Thanks for the reply. As noted above, I ran rm -rf cache/_db/* and I just now tried deleting all the other cache components. I also tried some new terms, but still seeing No Results.

Hi @kardeiz,

I would suggest exploring the full-text index in the database a little. Check to see that the keyword you’re searching for is in the submission_search_keyword_list table (the keyword_text column); look up the corresponding keyword_id, and look from there for the same keyword_id in the submission_search_object_keywords table.
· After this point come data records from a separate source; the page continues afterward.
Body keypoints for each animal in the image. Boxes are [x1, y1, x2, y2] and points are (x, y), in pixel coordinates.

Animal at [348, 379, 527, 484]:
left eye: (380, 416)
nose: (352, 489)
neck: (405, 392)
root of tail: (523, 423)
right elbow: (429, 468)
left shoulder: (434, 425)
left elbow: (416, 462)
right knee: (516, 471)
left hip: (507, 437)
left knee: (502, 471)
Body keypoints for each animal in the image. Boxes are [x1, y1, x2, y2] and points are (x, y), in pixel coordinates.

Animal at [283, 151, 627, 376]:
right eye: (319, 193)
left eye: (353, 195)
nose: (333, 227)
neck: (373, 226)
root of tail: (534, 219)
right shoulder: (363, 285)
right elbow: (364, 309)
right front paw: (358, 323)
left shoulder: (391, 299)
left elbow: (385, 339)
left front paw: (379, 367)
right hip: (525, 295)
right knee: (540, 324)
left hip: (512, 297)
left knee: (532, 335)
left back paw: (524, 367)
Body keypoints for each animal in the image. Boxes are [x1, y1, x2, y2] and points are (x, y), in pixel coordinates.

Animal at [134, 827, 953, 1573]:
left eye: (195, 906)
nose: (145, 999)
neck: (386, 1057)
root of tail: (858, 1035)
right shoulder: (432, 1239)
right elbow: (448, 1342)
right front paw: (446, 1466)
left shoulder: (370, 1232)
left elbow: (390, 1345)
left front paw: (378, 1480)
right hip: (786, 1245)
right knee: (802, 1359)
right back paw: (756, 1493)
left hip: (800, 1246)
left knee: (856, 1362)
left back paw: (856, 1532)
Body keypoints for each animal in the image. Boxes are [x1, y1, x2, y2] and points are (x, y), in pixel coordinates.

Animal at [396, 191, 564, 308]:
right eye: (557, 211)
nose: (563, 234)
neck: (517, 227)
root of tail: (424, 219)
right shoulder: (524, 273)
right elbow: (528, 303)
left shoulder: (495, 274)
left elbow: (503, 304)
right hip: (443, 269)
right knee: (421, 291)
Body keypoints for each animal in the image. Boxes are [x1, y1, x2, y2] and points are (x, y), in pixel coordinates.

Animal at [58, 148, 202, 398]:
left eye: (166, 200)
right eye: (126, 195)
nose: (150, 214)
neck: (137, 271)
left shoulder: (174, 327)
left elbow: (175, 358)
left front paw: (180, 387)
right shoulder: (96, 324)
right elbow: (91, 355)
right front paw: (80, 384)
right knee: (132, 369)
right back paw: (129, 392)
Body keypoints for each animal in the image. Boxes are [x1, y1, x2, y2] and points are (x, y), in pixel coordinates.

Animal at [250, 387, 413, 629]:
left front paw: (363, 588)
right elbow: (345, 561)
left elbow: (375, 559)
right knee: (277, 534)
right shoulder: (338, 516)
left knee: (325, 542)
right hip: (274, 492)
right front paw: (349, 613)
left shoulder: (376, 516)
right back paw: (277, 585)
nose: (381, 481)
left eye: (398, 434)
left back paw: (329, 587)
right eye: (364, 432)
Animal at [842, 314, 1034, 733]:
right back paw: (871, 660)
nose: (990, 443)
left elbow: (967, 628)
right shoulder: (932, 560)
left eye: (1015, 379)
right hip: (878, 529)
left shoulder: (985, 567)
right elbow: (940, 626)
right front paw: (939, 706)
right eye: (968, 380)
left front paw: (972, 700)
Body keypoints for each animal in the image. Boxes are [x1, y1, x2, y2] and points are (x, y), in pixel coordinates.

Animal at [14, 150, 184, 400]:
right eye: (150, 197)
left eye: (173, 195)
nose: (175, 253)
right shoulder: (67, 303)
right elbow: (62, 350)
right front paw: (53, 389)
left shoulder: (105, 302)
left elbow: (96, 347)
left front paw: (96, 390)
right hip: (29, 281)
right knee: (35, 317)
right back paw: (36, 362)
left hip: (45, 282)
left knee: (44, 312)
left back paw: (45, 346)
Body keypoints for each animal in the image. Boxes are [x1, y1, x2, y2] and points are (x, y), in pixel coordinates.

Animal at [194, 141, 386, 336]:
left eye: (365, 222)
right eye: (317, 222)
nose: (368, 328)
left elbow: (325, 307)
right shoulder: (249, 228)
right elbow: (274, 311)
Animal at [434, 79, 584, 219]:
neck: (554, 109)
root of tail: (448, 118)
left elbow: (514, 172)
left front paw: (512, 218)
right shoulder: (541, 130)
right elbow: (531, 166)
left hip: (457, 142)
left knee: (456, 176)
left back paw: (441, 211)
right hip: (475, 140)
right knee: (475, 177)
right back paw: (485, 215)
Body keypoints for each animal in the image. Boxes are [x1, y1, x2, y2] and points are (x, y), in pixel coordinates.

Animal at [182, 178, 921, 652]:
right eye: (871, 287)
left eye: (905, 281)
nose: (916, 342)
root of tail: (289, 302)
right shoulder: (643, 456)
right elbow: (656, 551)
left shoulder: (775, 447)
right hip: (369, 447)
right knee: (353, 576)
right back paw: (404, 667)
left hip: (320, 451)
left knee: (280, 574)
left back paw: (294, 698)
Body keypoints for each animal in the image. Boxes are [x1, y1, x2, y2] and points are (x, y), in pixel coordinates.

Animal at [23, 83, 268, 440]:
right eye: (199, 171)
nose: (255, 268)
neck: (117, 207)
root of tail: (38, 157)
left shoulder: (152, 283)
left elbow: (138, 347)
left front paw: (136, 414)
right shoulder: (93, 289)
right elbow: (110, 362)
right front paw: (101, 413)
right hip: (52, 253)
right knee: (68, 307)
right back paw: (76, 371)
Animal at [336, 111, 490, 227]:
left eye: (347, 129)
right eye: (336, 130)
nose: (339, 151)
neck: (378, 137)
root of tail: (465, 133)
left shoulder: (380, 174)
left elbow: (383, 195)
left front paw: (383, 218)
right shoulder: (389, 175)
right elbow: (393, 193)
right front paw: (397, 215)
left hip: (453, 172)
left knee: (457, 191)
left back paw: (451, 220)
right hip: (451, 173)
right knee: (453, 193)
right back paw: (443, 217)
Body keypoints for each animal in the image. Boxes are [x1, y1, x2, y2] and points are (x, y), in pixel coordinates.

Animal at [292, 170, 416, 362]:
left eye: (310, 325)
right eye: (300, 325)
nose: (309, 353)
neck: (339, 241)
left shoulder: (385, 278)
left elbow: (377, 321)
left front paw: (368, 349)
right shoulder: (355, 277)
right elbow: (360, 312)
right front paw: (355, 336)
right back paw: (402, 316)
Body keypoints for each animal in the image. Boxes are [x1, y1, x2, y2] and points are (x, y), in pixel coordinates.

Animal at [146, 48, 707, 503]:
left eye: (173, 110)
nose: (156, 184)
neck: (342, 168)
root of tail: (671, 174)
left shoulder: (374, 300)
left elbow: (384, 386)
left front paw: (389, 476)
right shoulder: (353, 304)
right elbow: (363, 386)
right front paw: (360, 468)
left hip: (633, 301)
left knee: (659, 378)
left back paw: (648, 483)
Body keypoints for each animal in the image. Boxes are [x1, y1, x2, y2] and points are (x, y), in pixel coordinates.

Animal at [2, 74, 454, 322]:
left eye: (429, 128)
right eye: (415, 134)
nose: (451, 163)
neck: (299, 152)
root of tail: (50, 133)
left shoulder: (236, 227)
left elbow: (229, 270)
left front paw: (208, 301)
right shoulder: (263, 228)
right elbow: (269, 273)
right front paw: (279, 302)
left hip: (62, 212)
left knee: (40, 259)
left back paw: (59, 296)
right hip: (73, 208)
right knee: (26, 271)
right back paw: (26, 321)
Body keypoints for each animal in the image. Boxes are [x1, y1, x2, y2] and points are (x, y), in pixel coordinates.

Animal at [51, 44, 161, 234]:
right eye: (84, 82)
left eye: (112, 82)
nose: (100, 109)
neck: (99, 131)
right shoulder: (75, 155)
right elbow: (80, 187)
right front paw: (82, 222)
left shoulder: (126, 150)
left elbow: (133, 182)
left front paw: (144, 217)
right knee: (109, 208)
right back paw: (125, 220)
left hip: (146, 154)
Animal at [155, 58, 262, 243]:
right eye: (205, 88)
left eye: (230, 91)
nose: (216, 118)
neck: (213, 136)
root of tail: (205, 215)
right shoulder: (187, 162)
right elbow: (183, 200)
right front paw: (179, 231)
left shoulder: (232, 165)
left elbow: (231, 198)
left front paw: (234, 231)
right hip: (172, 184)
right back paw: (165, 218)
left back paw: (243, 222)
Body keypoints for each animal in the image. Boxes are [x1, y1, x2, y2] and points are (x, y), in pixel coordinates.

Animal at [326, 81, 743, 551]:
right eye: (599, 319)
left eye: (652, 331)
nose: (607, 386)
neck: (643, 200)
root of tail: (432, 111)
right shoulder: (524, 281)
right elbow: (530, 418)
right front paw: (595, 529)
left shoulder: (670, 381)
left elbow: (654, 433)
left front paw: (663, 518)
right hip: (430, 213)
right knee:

That’ll give you (using object_id) a list of entries in submission_search_objects that the keyword appear in.

Regards,
Alec Smecher
Public Knowledge Project Team

Alec, thanks for your continued support.

That table is empty except for words from title, author, abstract, and type (?).

I just retried everything from scratch and still encounter the issue.

Steps to replicate:

  1. Download OJS 3.0.0 from https://pkp.sfu.ca/ojs/ojs_download/.
  2. Uncomment line in config.inc.php with command for using pdftotext for application/pdf.
  3. Create new database and accessible files folder.
  4. Launch php server with php -S localhost:3000 in directory.
  5. Follow install steps to define database etc.
  6. Create new journal and issue (only completing required fields).
  7. Create new article. I uploaded the PDF in the submission stage (probably not necessary).
  8. As admin, go to article’s production tab. Add PDF as Galley and schedule for publication.
  9. Ensure issue is published.
  10. Search for unique term produces no results; MySQL query on submission_search_keyword_list produces no relevant rows.

Am I missing something?

Also, I noticed that full text search does not appear to be working at http://journals.sfu.ca/present3/index.php/boot3/, but that could be because that journal isn’t set to full text index.

Hi @kardeiz,

Does using tools/rebuildSearchIndex.php result in the database getting populated?

Regards,
Alec Smecher
Public Knowledge Project Team

No it does not.

Thanks!

Did you confirm that this command runs as the web user from the command line? Sometimes filesystem permissions mean that you can run the command, but apache or nobody or www cannot.

In my followup testing, I’ve been serving the site using the php dev server, which runs as me (and I can run pdftotext).

Thanks!

Hi @kardeiz,

I was able to reproduce the problem locally and tracked it down to the use of a wrong constant – see Full-text indexing not working · Issue #2079 · pkp/pkp-lib · GitHub for a link to a patch (both links are equivalent, just applied to different branches). Can you apply that patch, rebuild the search index, flush the data cache, and test again?

Regards,
Alec Smecher
Public Knowledge Project Team

Awesome! I can confirm that that fix does resolve my issue. Thanks for the quick response.

Hi @kardeiz,

Thanks for helping debug! This will be released in the next OJS 3.x.

Regards,
Alec Smecher
Public Knowledge Project Team